Yine bu kapsamda sarkom, karsinosarkom ve pelvis dediğimiz bayan organlarının yerleştiği alandan gelişen pek çok kitle, kist ve tümörler ameliyat ile tedavi edilmektedir. Kanser öncüsü lezyonlara baktığımızda vulvar intraepitelyal lezyonlar(VIN), Vajinal intraepitelyal lezyonlar(VAIN), Servikal intraepitelyal lezyonlar(CIN) dediğimiz lezyonların teşhis ve tedavisi yapılmaktadır.
Ayrıca HPV virüsünün tesirleri ile oluşan bir grup değişiklikleri incelemek için kolposkopi dediğimiz bir mikroskop ile vulva, vajen ve serviksin kapsamlı bir formda kıymetlendirilmesi yeniden jinekolojik onkoloji alanında yapılan bir uygulamadır.
Jinekolojik onkolojinin ameliyat tekniklerine bakıldığında bu ameliyatları açık, laparoskopi(kapalı ameliyat) ve vajinal cerrahi dediğimiz tekniklerle yapılabilmektedir. Hangi cerrahinin yapılacağı hastanın talebinden tutun da hastalığın özelliklerine nazaran hekimin ve hastanın birlikte karar vereceği bir süreçtir.

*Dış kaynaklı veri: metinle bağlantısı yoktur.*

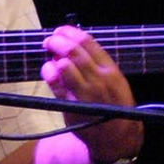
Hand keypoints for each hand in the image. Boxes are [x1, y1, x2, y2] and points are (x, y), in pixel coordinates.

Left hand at [40, 24, 142, 163]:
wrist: (115, 135)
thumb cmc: (112, 104)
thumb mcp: (114, 80)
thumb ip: (95, 64)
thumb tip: (72, 45)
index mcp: (110, 70)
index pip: (89, 43)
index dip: (72, 33)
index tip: (62, 29)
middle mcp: (98, 80)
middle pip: (74, 52)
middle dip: (58, 41)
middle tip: (50, 39)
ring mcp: (85, 93)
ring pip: (65, 66)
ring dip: (53, 54)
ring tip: (48, 51)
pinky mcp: (72, 106)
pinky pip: (56, 85)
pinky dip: (49, 72)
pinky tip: (47, 68)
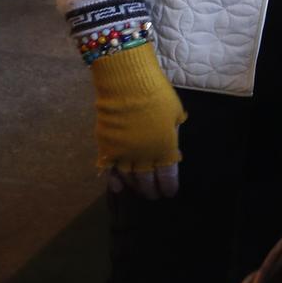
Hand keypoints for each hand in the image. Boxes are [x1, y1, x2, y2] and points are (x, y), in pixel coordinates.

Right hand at [88, 42, 184, 200]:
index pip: (168, 176)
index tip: (169, 193)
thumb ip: (173, 132)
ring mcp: (123, 154)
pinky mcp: (106, 149)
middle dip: (151, 190)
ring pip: (129, 178)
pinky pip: (109, 170)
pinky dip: (113, 181)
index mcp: (165, 149)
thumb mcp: (175, 114)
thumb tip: (172, 142)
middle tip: (153, 196)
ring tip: (139, 192)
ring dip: (135, 187)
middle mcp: (144, 157)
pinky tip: (117, 188)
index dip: (168, 186)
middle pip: (147, 181)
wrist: (128, 86)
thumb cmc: (158, 96)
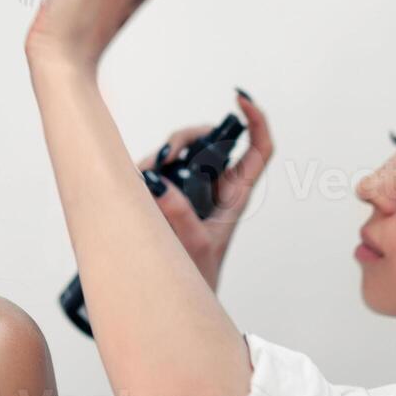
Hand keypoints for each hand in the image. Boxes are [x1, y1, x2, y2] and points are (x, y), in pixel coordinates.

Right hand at [135, 90, 274, 290]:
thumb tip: (158, 182)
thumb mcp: (194, 244)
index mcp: (235, 195)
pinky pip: (160, 170)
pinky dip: (147, 170)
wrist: (181, 297)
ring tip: (146, 175)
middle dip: (187, 137)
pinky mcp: (170, 194)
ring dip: (162, 156)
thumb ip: (179, 214)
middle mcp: (216, 186)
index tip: (239, 98)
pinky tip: (137, 182)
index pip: (258, 150)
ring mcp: (192, 189)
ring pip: (181, 153)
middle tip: (168, 154)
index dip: (255, 120)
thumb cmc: (199, 274)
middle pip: (210, 141)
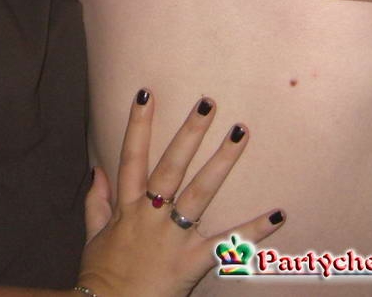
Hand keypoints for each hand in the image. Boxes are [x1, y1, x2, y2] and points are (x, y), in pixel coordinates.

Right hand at [79, 90, 283, 296]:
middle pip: (172, 166)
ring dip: (222, 162)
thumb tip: (96, 170)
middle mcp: (151, 216)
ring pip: (200, 193)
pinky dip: (253, 231)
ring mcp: (173, 238)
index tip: (147, 94)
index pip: (132, 157)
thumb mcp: (93, 236)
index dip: (138, 125)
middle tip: (208, 103)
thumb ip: (96, 202)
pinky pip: (226, 244)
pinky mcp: (192, 263)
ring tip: (240, 133)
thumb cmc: (101, 277)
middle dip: (189, 133)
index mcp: (128, 207)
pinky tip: (277, 214)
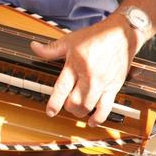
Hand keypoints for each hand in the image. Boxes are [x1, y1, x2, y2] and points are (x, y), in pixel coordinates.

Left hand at [30, 14, 144, 126]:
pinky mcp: (114, 86)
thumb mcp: (69, 41)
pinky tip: (92, 122)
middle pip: (74, 101)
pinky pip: (106, 108)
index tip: (50, 112)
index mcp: (75, 65)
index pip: (62, 88)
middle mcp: (89, 76)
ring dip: (79, 112)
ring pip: (88, 107)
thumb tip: (34, 47)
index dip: (54, 103)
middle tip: (65, 104)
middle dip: (67, 107)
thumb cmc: (95, 37)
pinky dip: (98, 118)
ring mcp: (102, 83)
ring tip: (76, 109)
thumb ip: (50, 49)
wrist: (121, 33)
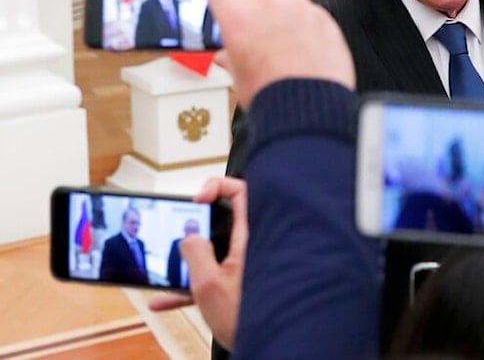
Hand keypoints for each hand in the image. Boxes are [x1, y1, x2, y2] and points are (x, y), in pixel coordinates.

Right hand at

Kanser öncesi lezyonlara yönelik cerrahilere baktığımızda vulvar/vajinal lokal eksizyon dediğimiz sıkıntılı alanın cerrahi olarak çıkarılması, rahim ağzı dediğimiz servikse yönelik LEEP, konizasyon üzere süreçlerde vajinal yoldan rahatlıkla yapılabilmektedir.
Bugün için kimi agresif yumurtalık kanserlerinin tüp dediğimiz organın fimbria dediğimiz saçaklı ucundan geliştiğine dair kuvvetli bilimsel bilgiler vardır. Bu manada kanser azaltıcı risk kapsamında bilhassa çocuk sayısını tamamlayan ve sterilizasyon talep eden bayanlarda tüpün bağlanması değil de büsbütün alınması önerilmektedir.
Diğer yandan jinekolojik kanserlerde onko-fertilite dediğimiz alanda da jinekolojik onkoloji cerrahlarının değerli rolleri vardır. Bu durum kanser öncüsü ve kanserin erken evrelerinde, bilhassa çocuğu olmayan bayanlarda tümörün tipine, evresine ve hastanın özelliklerine nazaran doğurganlığı gözetici ameliyatlar yapılabilmektedir.
Yurtdışında kimi ülkelerde (Almanya gibi) göğüs hastalıkları ve kanserlerinin cerrahi tedavisi ile jinekolojik onkologlar ilgilenmektedir. Ülkemizde de göğüs kanseri taraması, tanısı ve takip süreçlerinde jinekolog onkologlar etkin rol oynamaktadır.
Jinekolojik onkoloji kapsamında ameliyat öncesi yahut sonrasında kemoterapi tedavisi kimi merkezlerde jinekolojik onkoloji uzmanları tarafından verilmektedir.
Jinekolojik kanserlerin teşhis ve tedavisinin aktif bir formda yürütülmesinin yanı sıra, takip süreçleri de hayati kıymet taşımaktadır. Kanser hastalığının bugün için bilmediğimiz pek çok biyolojik/genetik özellikleri vardır. Erken evrede olsa bile bu kanserlerin nüksleri ile karşılaşılmaktadır. Bunların erken yakalanması ve tedavilerinin erken başlaması hayat kurtarıcıdır. Bu hususta da jinekolojik onkoloji takipleri çok kıymetlidir. Bu takip aralıkları hastalığın özelliklerine nazaran jinekolog onkolog tarafından belirlenmektedir.
Kanser tanısı, tedavisi ve takibi hayati ehemmiyete sahiptir. Bu alan özellikli ve şiddetli bir iştir. Bu bahiste eğitim almış ve bahsin direkt uzmanları tarafından ele alınmalıdır.
Herkese sıhhat dolu günler diliyorum.